Huvitz HDR-7000 (Coburn): This digital refractor features a slim design with wide viewing angles to improve precision, according to the company. It features fast and silent lens loading with a dual cross cylinder lens, automatic occlusion and automatic convergence, Coburn says. It includes 18 visual acuity test charts, 26 vision test charts and up to 35 user-defined unit test charts. Additionally, the device offers wireless communication and is equipped with a 21-point exam package. According to Coburn, the HDR-7000 alleviates difficulty by displaying results for easy reading for examiners and patients.
Visuphor 500 (Zeiss): This subjective digital refraction system, which is modular and expandable, offers an intuitive operation through a touch-screen interface, its manufacturer states. Preconfigured workflows save physicians’ time preparing refraction tests, according to Zeiss, as settings for each test are optimally adjusted, making standard refraction tests simple and fast. Settings and workflows can also be individually configured in the freestyle mode. Patient contact with the headrest is continuously monitored and displayed on the screen.

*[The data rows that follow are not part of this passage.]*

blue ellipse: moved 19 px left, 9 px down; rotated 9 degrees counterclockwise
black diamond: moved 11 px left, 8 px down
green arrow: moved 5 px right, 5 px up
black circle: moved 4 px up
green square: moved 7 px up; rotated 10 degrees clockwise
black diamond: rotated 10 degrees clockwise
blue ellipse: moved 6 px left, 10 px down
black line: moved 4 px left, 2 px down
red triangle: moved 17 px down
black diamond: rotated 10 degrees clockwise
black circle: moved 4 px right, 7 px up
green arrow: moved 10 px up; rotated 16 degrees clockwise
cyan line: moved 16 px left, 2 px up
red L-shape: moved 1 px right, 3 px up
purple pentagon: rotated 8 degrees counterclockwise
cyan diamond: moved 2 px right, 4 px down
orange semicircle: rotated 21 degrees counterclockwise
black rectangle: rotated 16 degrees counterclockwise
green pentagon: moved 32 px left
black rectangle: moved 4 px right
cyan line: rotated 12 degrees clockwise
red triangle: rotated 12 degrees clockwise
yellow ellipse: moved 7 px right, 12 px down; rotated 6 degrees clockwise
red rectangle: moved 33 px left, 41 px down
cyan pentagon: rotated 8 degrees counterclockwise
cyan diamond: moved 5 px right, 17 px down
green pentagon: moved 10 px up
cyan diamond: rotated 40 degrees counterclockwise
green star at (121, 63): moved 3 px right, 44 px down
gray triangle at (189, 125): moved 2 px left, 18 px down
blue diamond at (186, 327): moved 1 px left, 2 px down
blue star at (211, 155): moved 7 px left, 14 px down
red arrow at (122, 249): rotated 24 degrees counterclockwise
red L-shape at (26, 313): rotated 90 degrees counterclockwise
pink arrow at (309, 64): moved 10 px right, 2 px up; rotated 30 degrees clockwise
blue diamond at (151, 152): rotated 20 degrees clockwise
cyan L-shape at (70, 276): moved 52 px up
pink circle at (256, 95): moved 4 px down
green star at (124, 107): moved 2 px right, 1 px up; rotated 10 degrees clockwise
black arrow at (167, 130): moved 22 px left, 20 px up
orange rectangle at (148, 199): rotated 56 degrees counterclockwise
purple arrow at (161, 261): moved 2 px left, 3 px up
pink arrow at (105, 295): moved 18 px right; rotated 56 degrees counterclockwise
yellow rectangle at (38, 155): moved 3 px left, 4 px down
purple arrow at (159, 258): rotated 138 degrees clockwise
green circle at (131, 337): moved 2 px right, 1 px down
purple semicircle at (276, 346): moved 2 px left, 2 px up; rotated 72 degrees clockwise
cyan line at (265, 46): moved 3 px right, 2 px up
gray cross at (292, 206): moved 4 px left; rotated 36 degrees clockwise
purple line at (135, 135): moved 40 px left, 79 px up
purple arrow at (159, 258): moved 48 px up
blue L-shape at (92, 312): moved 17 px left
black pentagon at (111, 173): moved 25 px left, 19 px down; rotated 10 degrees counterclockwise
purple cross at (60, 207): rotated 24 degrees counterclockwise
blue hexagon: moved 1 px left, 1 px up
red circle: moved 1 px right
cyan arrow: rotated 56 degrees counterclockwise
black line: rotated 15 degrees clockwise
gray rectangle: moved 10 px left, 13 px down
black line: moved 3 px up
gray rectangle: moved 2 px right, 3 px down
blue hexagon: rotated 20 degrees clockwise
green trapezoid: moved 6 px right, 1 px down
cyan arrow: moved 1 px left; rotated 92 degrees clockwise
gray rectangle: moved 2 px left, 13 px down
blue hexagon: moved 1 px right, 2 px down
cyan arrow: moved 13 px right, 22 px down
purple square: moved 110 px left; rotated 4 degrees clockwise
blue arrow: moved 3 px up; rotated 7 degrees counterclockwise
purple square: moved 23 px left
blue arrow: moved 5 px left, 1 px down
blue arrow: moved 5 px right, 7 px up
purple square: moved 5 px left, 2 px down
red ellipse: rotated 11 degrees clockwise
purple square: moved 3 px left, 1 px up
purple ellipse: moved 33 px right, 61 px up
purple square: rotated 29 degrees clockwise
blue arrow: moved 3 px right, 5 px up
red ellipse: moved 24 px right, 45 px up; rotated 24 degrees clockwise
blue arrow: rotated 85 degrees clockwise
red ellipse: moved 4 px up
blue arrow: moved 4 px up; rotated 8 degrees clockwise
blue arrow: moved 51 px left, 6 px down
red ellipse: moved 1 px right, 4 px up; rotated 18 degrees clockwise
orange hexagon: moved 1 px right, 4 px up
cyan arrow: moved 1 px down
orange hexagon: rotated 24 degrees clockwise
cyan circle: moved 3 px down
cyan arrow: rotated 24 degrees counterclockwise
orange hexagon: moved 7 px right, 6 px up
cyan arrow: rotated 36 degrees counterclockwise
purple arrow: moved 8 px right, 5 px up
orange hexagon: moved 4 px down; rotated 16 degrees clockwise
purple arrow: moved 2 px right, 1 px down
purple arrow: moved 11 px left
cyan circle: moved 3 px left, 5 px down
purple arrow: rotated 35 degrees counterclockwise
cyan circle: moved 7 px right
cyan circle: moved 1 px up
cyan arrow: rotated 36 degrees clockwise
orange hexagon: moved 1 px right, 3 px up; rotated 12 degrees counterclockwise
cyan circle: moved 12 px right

Phoroptor VRx Digital Refraction System (Reichert): “This automated phoropter is a quiet and smooth system,” Dr. Karpecki says. It offers fast lens exchanges, motorized prisms, split cylinder lenses and a quiet operation with a touchscreen display and ergonomic keypad, according to the manufacturer. Dr. Karpecki adds the system is easy to learn and offers numerous pre-program tests. The device connects to electronic medical records systems as well as numerous models of pre-test and acuity devices from both Reichert and non-Reichert brands.